The growth of an industry has formed over the past few years with the rise of online breaches. These online identity groups are ideal for those that want higher success rates with their attacks and scams. The concept of data brokers is becoming a large business, where groups buy and sell breach data in order to make their portfolio of identities more valuable. The more data points you have about an individual or a group of people, the more you can infer about their online habits and vulnerabilities, making it more possible to carry out a successful attack.
We’ve talked about the fast rate of change of technology, the forced need to be online, our ability (or inability) to adapt to this change and keep our technology and systems safe, the lack of control over other services’ data breaches, and the burst of growth in the sale of our data and identities.
It’s obvious security is important. But it can feel daunting to know where to start and what to secure first.
We recommend beginning with yourself and working outward:
Start with your own security and the security of the systems and accounts you use that are managed by others. Anywhere you put your data and your money should be in this category, and your email should be considered your crown jewels.
Then turn to your family’s security, including the systems and accounts that you share and use to communicate with them. This can include their social media, email, document storage, or online payment systems.
The security of the people you do business with and the systems or accounts they use to communicate with you or pay you.
If you run a business, you have more homework, such as:
The security of any digital products or services you provide.
The security of your business’ online presence, because everyone needs to have at least a website, social media, and email (even if you are a brick-and-mortar shop or provide a manual service).
The security of your online accounts and any accounts or services that you might not manage, but hold your data (things like storage, email, social media, and any other operational or administrative systems).
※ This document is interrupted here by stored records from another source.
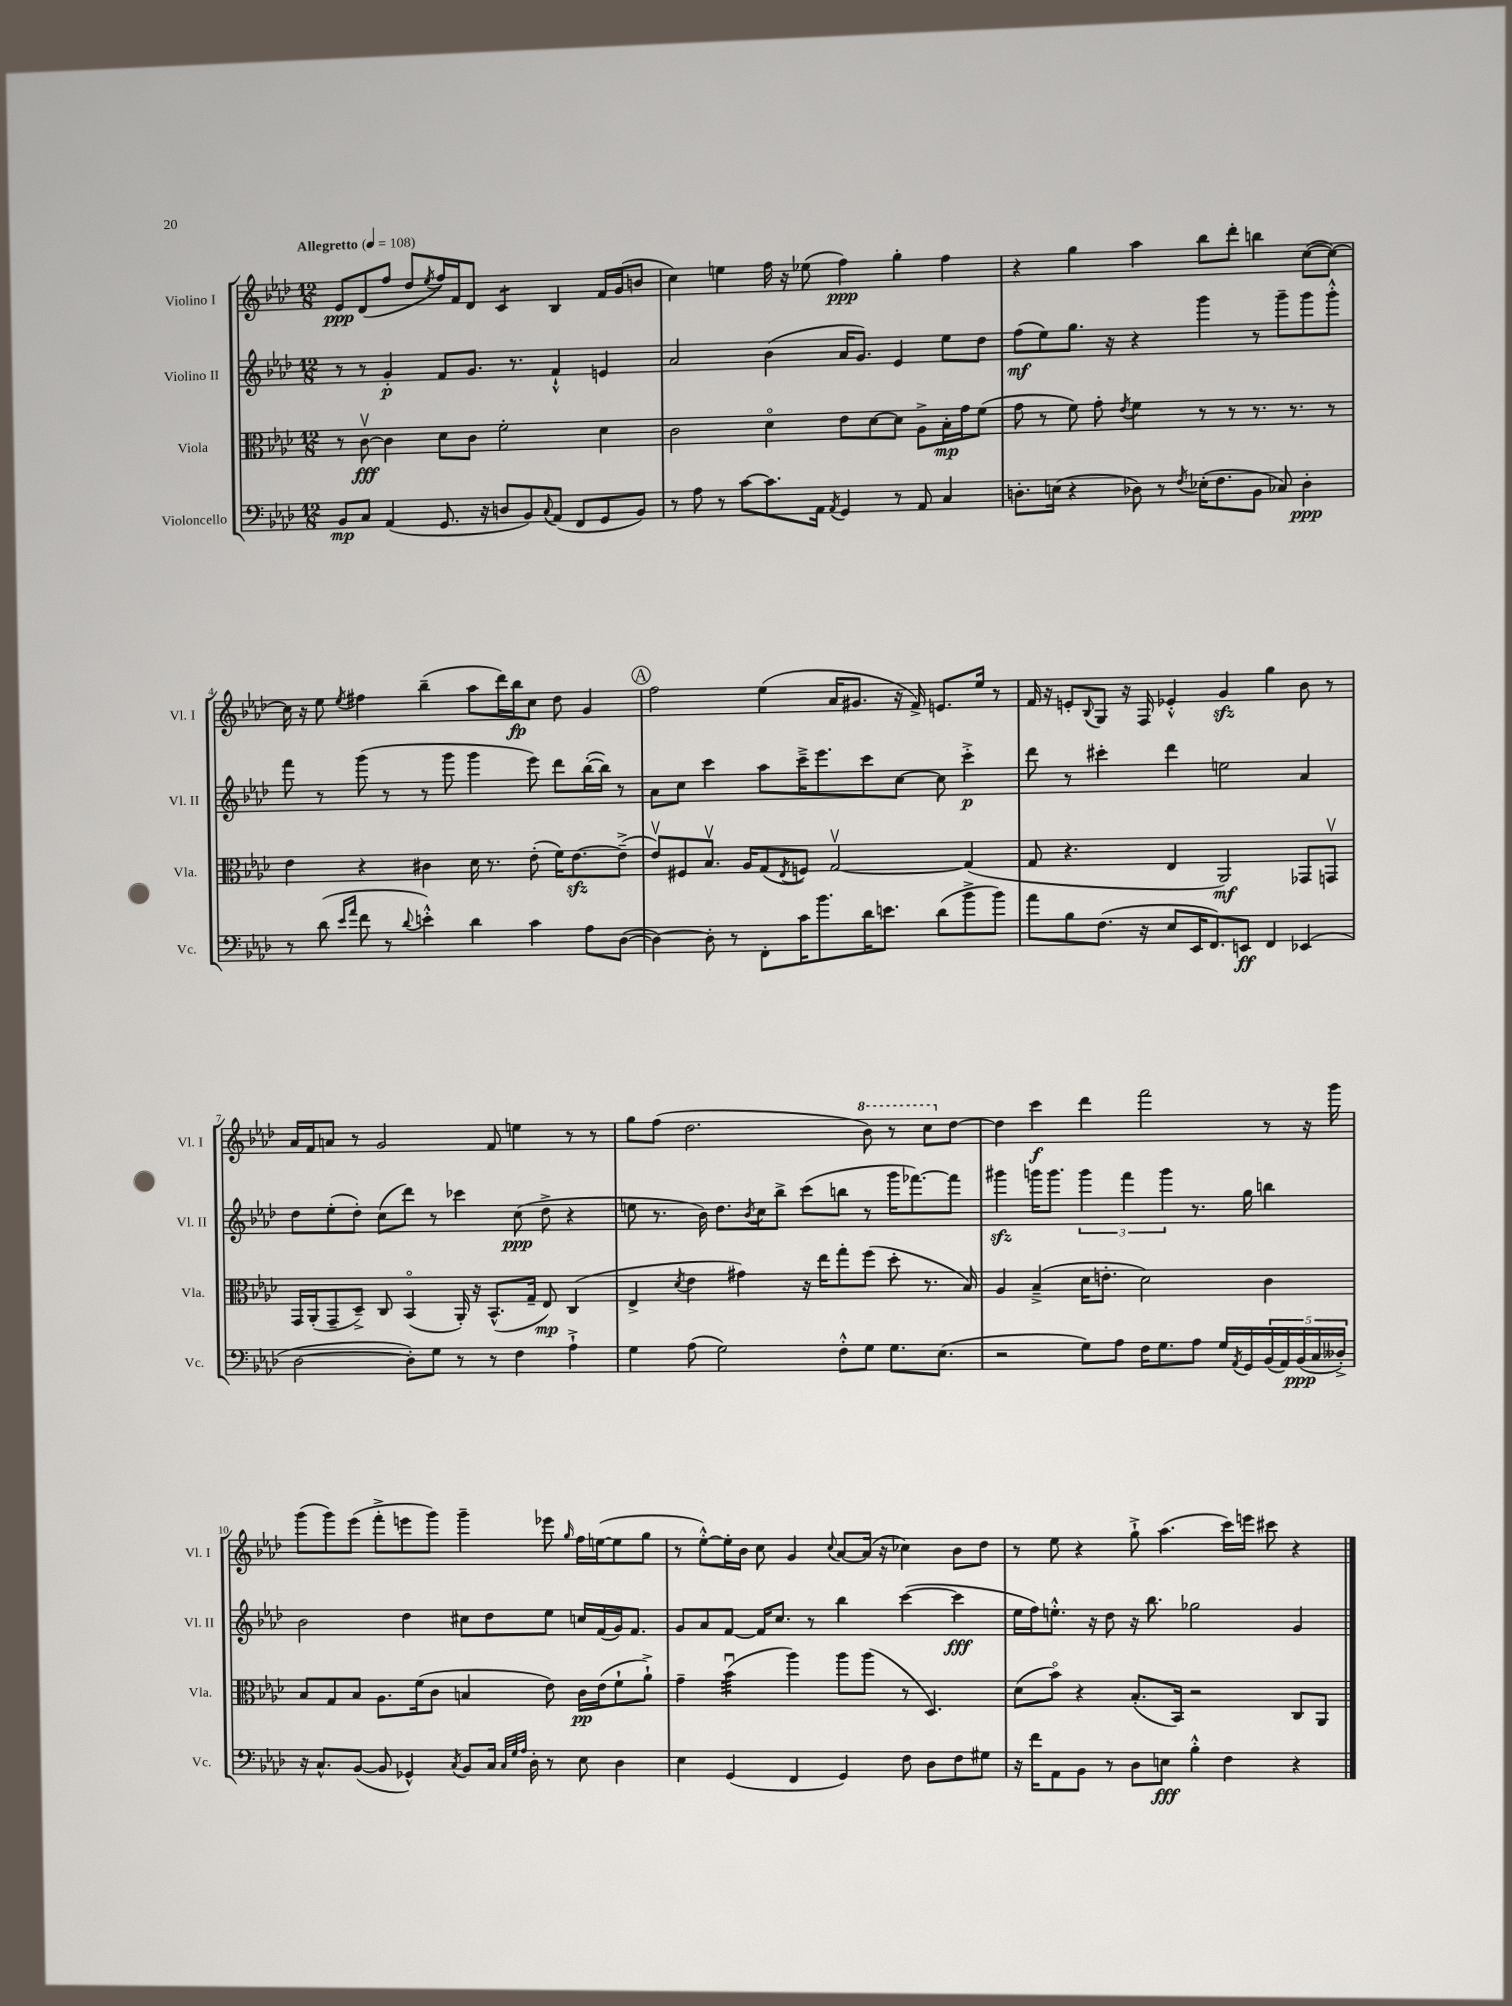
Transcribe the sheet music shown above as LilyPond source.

<<
\new StaffGroup <<
\new Staff = "s0" \with { instrumentName = "Violino I" shortInstrumentName = "Vl. I" } {
    \clef treble \key aes \major \numericTimeSignature \time 12/8 \tempo "Allegretto" 4 = 108
    ees'8\ppp des'8( f''8 des''8 \acciaccatura { ees''8 } f''16) f'16 des'8 c'4:8 bes4 f'16 g'16( b'8 |
    c''4) e''4 f''16 r16 ees''8( f''4\ppp) g''4-. f''4 |
    r4 g''4 aes''4 bes''8 des'''8-. b''4 c''8~( c''8~) |
    c''16 r16 ees''8 \acciaccatura { ees''8 } fis''4 bes''4--( aes''8 des'''16) bes''16\fp c''8 des''8 g'4 |
    \mark \markup { \circle "A" } f''2 ees''4( aes'16 gis'8. r16 f'16->) e'8. ees''16 r8 |
    f'16 r16 e'8-. \appoggiatura { bes8 } g8 r16 f16 ees'4-.-^ g'4\sfz g''4 bes'8 r8 |
    aes'16 f'16 a'8 r8 g'2 f'8 e''4 r8 r8 |
    g''8 f''8( des''2. \ottava #1 bes''8) r8 c'''8 \ottava #0 des''8~ |
    des''4 c'''4\f des'''4 f'''2 r8 r16 g'''16 |
    g'''8( g'''8) ees'''8( f'''8-.-> e'''8 g'''8) g'''4-- ees'''8 \grace { g''16 } f''16 e''16~( e''8 g''8 |
    r8 ees''8~-.-^) ees''16-. bes'16 c''8 g'4 \appoggiatura { c''8 } aes'8~ aes'16( r16 ces''4) bes'8 des''8 |
    r8 ees''8 r4 g''8-!-> aes''4.( c'''16) e'''16 cis'''8 r4 \bar "|." |
}
\new Staff = "s1" \with { instrumentName = "Violino II" shortInstrumentName = "Vl. II" } {
    \clef treble \key aes \major \numericTimeSignature \time 12/8
    r8 r8 g'4-.\p f'8 g'8. r8. f'4-!-^ e'4 |
    aes'2 bes'4( aes'16 g'8.) ees'4 ees''8 des''8 |
    f''8\mf( ees''8) g''8. r16 r4 g'''4 r8 g'''8-- g'''8 g'''8-.-^ |
    f'''8 r8 g'''8( r8 r8 g'''8 g'''4 ees'''8) des'''8 bes''16~-.( bes''16) r8 |
    \mark \markup { \circle "A" } aes'8 c''8 c'''4 aes''8 c'''16---> ees'''8. c'''8 c''8~ c''8 c'''4-.->\p |
    des'''8 r8 cis'''4-. des'''4 e''2 aes'4 |
    des''8 ees''8-.( des''8-.) c''8( des'''8) r8 ces'''4 c''8\ppp( des''8-> r4 |
    e''8 r8. bes'16) des''8. \acciaccatura { bes'8 } c''16 bes''8-> c'''8( b''8 r8 g'''16 fes'''8.~) fes'''8 |
    gis'''4\sfz g'''16 g'''8. \tuplet 3/2 { g'''4 f'''4 g'''4 } r8. g''16 b''4 |
    bes'2 des''4 cis''8 des''8 ees''8 c''16 f'16( g'16) f'8. |
    g'8 aes'8 f'8~ f'16 c''8. r8 bes''4 c'''4~( c'''4\fff |
    ees''16 f''16) e''8.-.-^ r16 des''8 r16 bes''8. ges''2 g'4 \bar "|." |
}
\new Staff = "s2" \with { instrumentName = "Viola" shortInstrumentName = "Vla." } {
    \clef alto \key aes \major \numericTimeSignature \time 12/8
    r8 c'8~\upbow\fff c'4 des'8 c'8 f'2-. des'4 |
    c'2 des'4\flageolet ees'8 des'8~ des'8 aes8-> bes16-.\mp g'16 f'8( |
    g'8 r8 f'8) g'8-. \acciaccatura { ees'8 } f'4 r8 r8 r8. r8. r8 |
    ees'4 r4 cis'4 des'16 r8. ees'8-.( f'16) ees'8.~\sfz ees'8--->( |
    \mark \markup { \circle "A" } ees'8\upbow) fis8 bes8.\upbow aes16 g8( \acciaccatura { ees8 } f8) g2~\upbow g4( |
    g8 r4. ees4 aes,2\mf) ges,8 g,8\upbow |
    g,16 aes,16-.( g,8-- des8--->) c8 bes,4\flageolet( aes,16-.) r16 bes,8.-^( g16-- ees8\mp) c4( |
    ees4-> \acciaccatura { des'8 } ees'4 gis'4) r16 ees''16 g''8-. f''8( des''8-. r8. bes16) |
    aes4 bes4--->( des'16 e'8.-. des'2) c'4 |
    bes8 g8 bes8 aes8. f'16( c'8 b4 ees'8) c'16\pp ees'16( f'8-! aes'8-!->) |
    g'4-- bes'4:32\downbow( aes''4) aes''8 aes''8( r8 des4.) |
    des'8( bes'8\flageolet) r4 bes8.-.( bes,16) r2 c8 aes,8 \bar "|." |
}
\new Staff = "s3" \with { instrumentName = "Violoncello" shortInstrumentName = "Vc." } {
    \clef bass \key aes \major \numericTimeSignature \time 12/8
    bes,8\mp c8 aes,4( g,8. r16 d8 bes,8) \appoggiatura { c8 } aes,8( f,8 g,8 bes,8) |
    r8 aes8 r8 c'8~ c'8. aes,16 \acciaccatura { aes,8 } g,4 r8 aes,8 c4 |
    d8.-. e16( r4 des8) r8 \acciaccatura { f8 } ees16-.( f8. bes,8 ces8) des4-.\ppp |
    r8 des'8( \grace { ees'16 aes'16 } f'8 r8 \appoggiatura { des'8 } e'4-.-^) des'4 c'4 aes8 des8~( |
    \mark \markup { \circle "A" } des4~) des8-. r8 f,8-. c'16 bes'8. des'16 e'8. des'8( bes'8-> bes'8) |
    aes'8 bes8 f8.( r16 ees8 ees,16 f,8.) e,8\ff f,4 ees,4( |
    des2~ des8-.) g8 r8 r8 f4 aes4-!-> |
    g4 aes8( g2) f8-.-^ g8 g8. ees8.( |
    r2 g8) aes8 f16 g8. aes8 g16 \acciaccatura { aes,8 } g,16 \tuplet 5/4 { bes,16( aes,16) bes,16\ppp( c16 deses16-.->) } |
    r16 c8.-^ bes,8~( bes,8 ges,4-^) \acciaccatura { c8 } bes,8 c16 \grace { c32 g32 aes32 } des16-. r8 ees8 des4 |
    ees4 g,4( f,4 g,4) f8 des8 f8 gis8 |
    r16 f'16 aes,8 bes,8 r8 des8 e8\fff bes4-.-^ f4 r4 \bar "|." |
}
>>
>>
The security of your office, because whether it’s remote, a co-working space, or an office, there will be an element of physical and local network security to keep in mind.
Scaling security and compliance at the company as it grows in employees, customers, the scope of its products, and the complexity of its operations.
You can start to consider which of the points above apply to you, and highlight them.
This is also how this book is organized. It’s here to help you find what applies to you, do the work, and get back to what matters most!
We have been doing the cybersecurity dance for a while—Laura recently hit her 20 year career anniversary! We’ve seen a lot, and while much has changed over the years in terms of technology, many aspects of cybersecurity have stayed depressingly the same.
We see stories in the news about large companies paying exorbitant amounts of money to regulators and their customers for losing data, or companies becoming irrelevant after undergoing an attack that also took down their competitive edge. This doesn’t even cover the hundreds of organizations that are too small for air time, that have to shut their doors after a security incident.